Gabriel’s test kitchens have also been used to save old favorites whose nutrition profile put them in danger of lunch-line extinction. Case in point: She and her staff gave the beloved taco a sodium and fat makeover by replacing some of the ground beef with turkey and eschewing high-salt commercial spice blends in favor of an in-house recipe.

Davey, who will soon mark 30 years with DFNS, oversees the warehouse and central production facility on Crabbs Branch Way in Rockville. Every school day starts at 3 a.m., with 30,000 pre-packaged meals needing to get to 132 elementary schools. Fifteen trucks are loaded and leave for their ten-school circuit by 6:30 a.m.

After that come the inbound deliveries: the raw materials for central production and in-school cooking, as well as fresh fruit and bread products. (Milk goes straight from the producer to each school.)

Secondary schools have their own kitchens, and thus take on more of the food preparation—boiling pasta, steaming vegetables and assembling salads, sandwiches and tacos. But Crabbs Branch still prepares some secondary school-bound foods. For example, soups: They’re made in 200-gallon batches to ensure food safety and consistency then shipped to the schools to be heated and served.

Six school-based supervisors, each with an assistant, ensure that sanitation and safety regulations are adhered to, menu plans followed and allergies or other dietary restrictions accommodated.

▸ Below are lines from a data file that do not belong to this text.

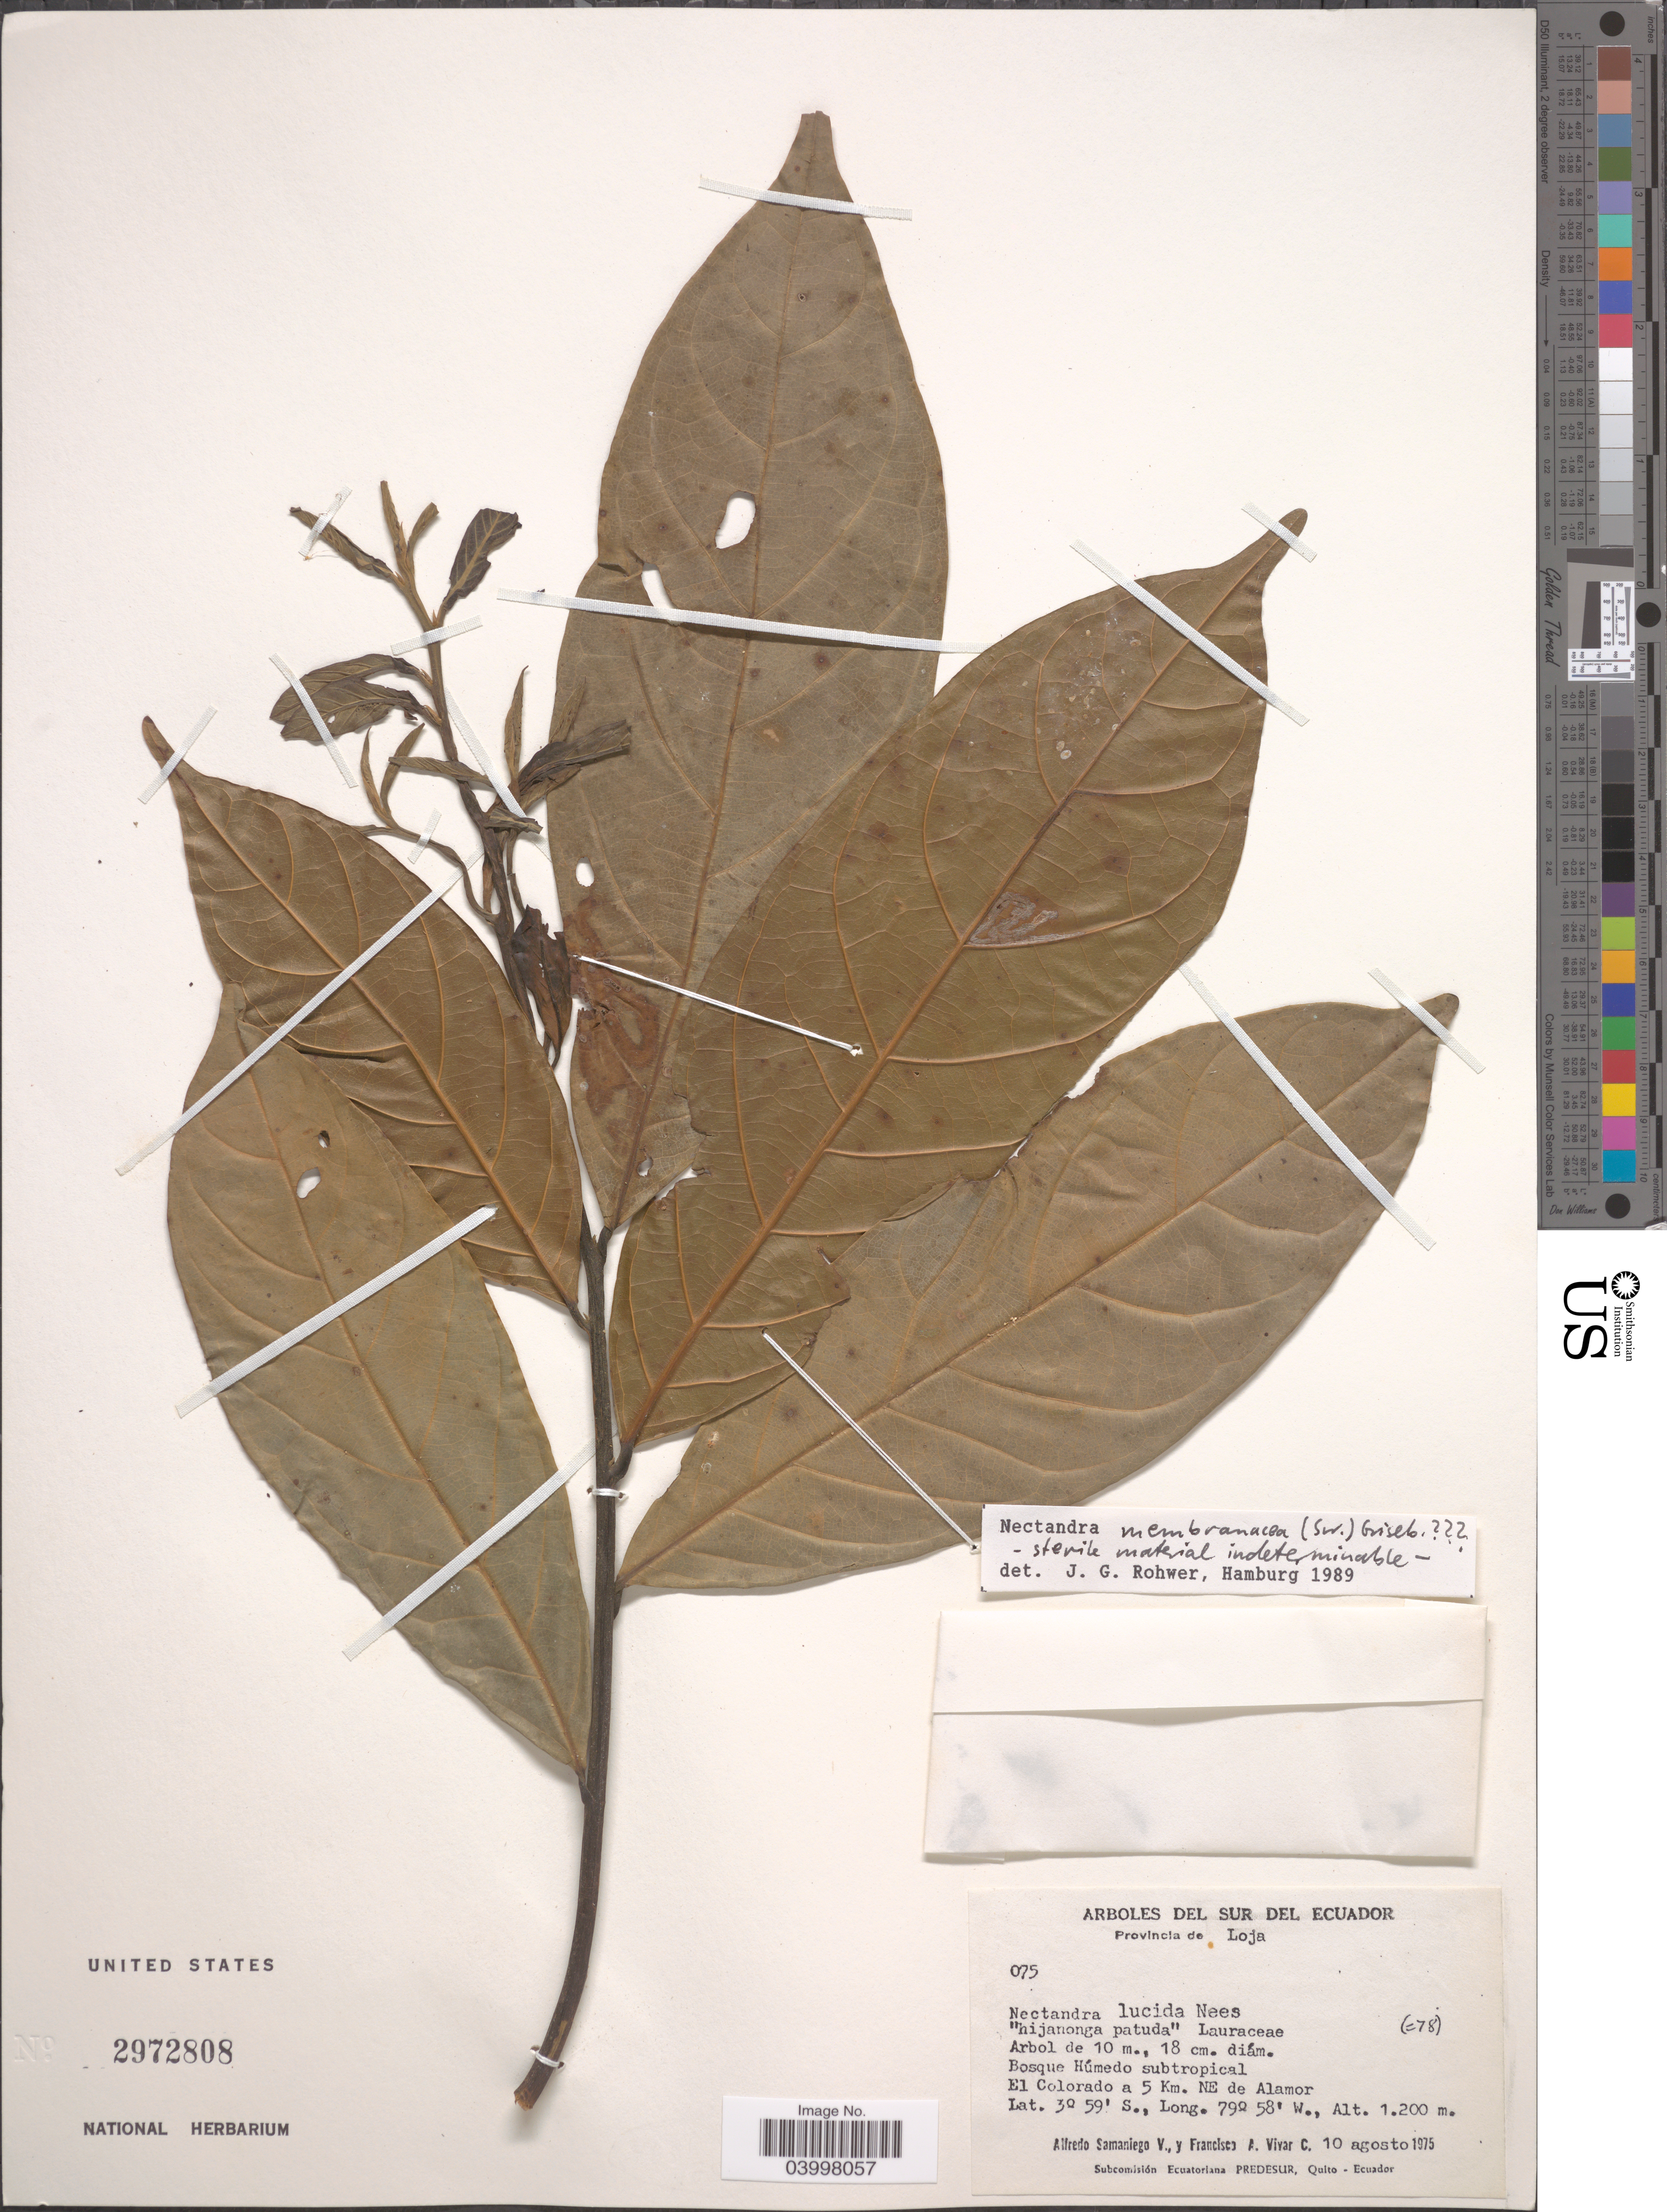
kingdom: Plantae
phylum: Tracheophyta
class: Magnoliopsida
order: Laurales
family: Lauraceae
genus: Nectandra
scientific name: Nectandra membranacea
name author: (Sw.) Griseb.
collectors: A. V. Samaniego & F. A. Vivar C.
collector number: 075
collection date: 1975-08-10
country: Ecuador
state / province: Loja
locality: Sur del Ecuador. Bosque Húmedo subtropical. El Colorado a 5 Km. NE de Alamor.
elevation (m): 1200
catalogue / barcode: US 2972808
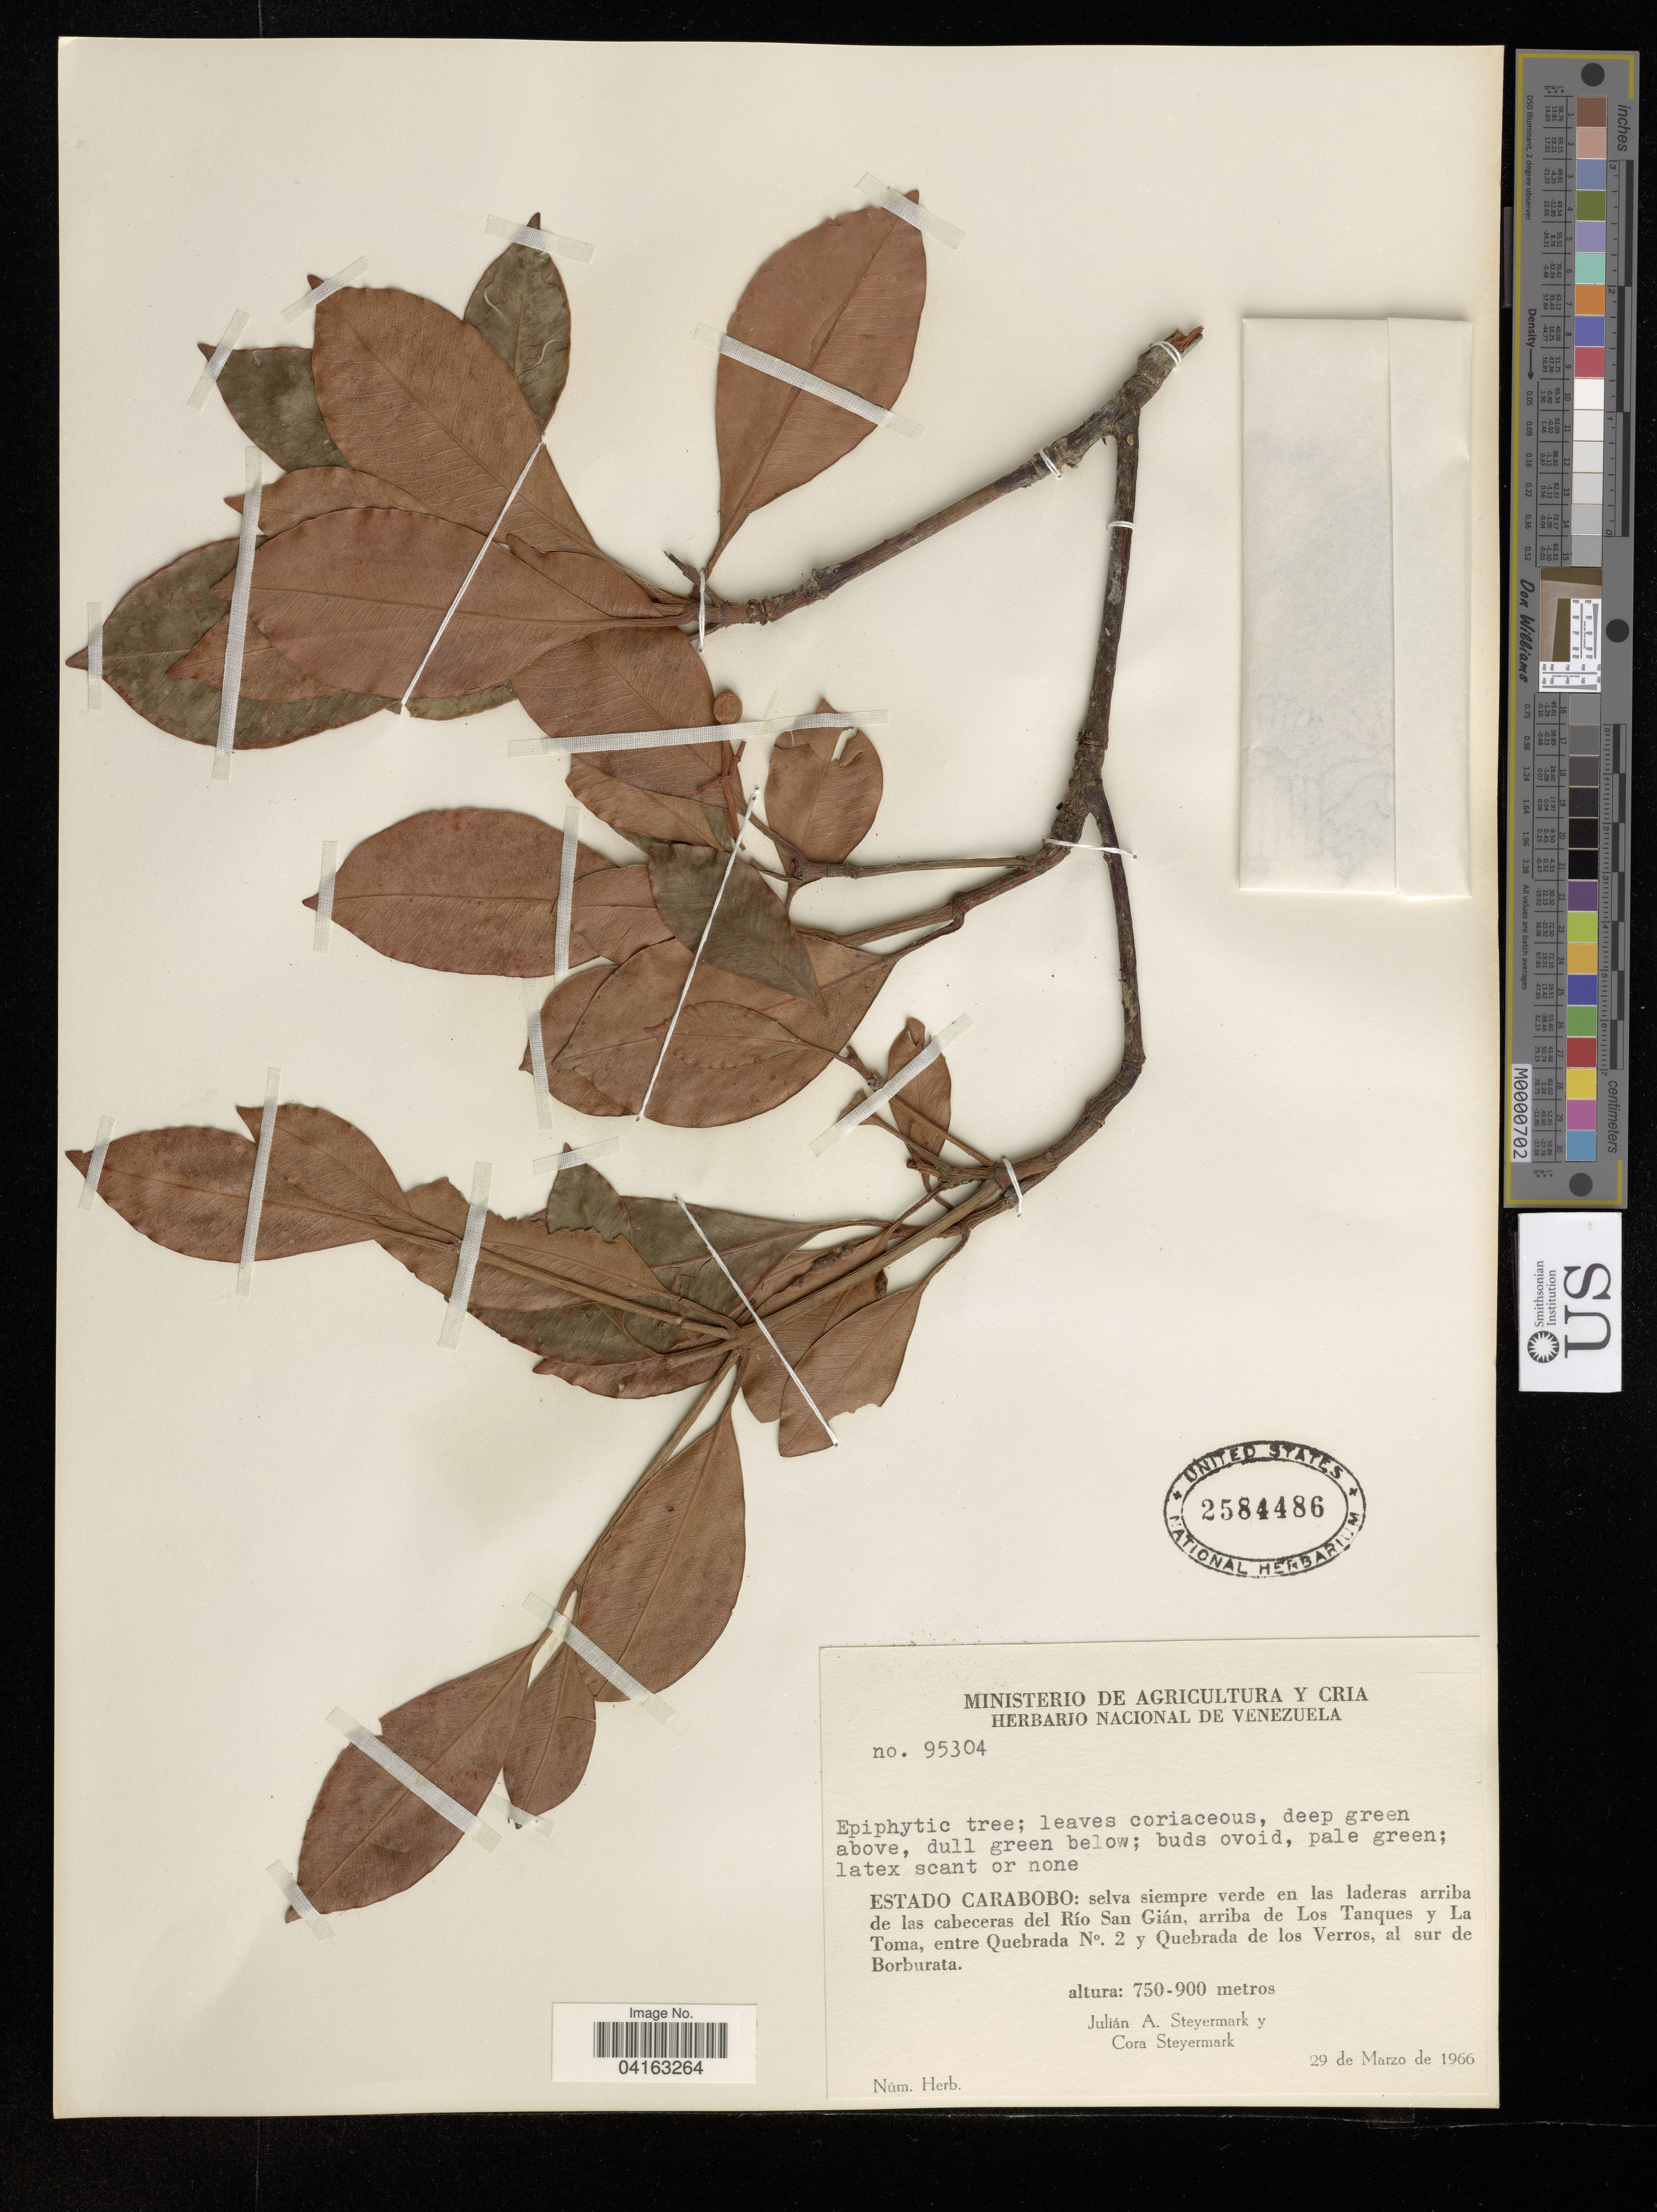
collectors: J. Steyermark & C. Steyermark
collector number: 95304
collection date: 1966-03-29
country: Venezuela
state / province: Carabobo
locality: Selva siempre verde en las laderas arriba de las cabeceras del Río San Gián, arriba de Los Tanques y La Toma, entre Quebrada N°. 2 y Quebrada de los Verros, al sur de Borburata.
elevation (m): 750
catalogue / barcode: US 2584486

The pride that DFNS staff takes in feeding our kids rings clear, and for good reason. It’s a massive undertaking, each and every day—Did you know DFNS serves 9,000 daily meals during summer vacation?—and though they serve an immense and diverse school community, they’re still able to customize meal plans, often down to individual students.

For my part, I still wish there were less reliance on processed foods—say, nuggets of any kind—and that milk could be served without extra sugar and flavorings. In a world of unlimited time and money, I think Marla Caplon and her staff would agree.

In a future column, I’ll explore what other school districts across the country are doing to put more whole, fresh foods on the lunchroom table. To appreciate the scale of Montgomery County’s operation, take a tour through the photo gallery.

And let me assure you: Those brownies smelled very, very good.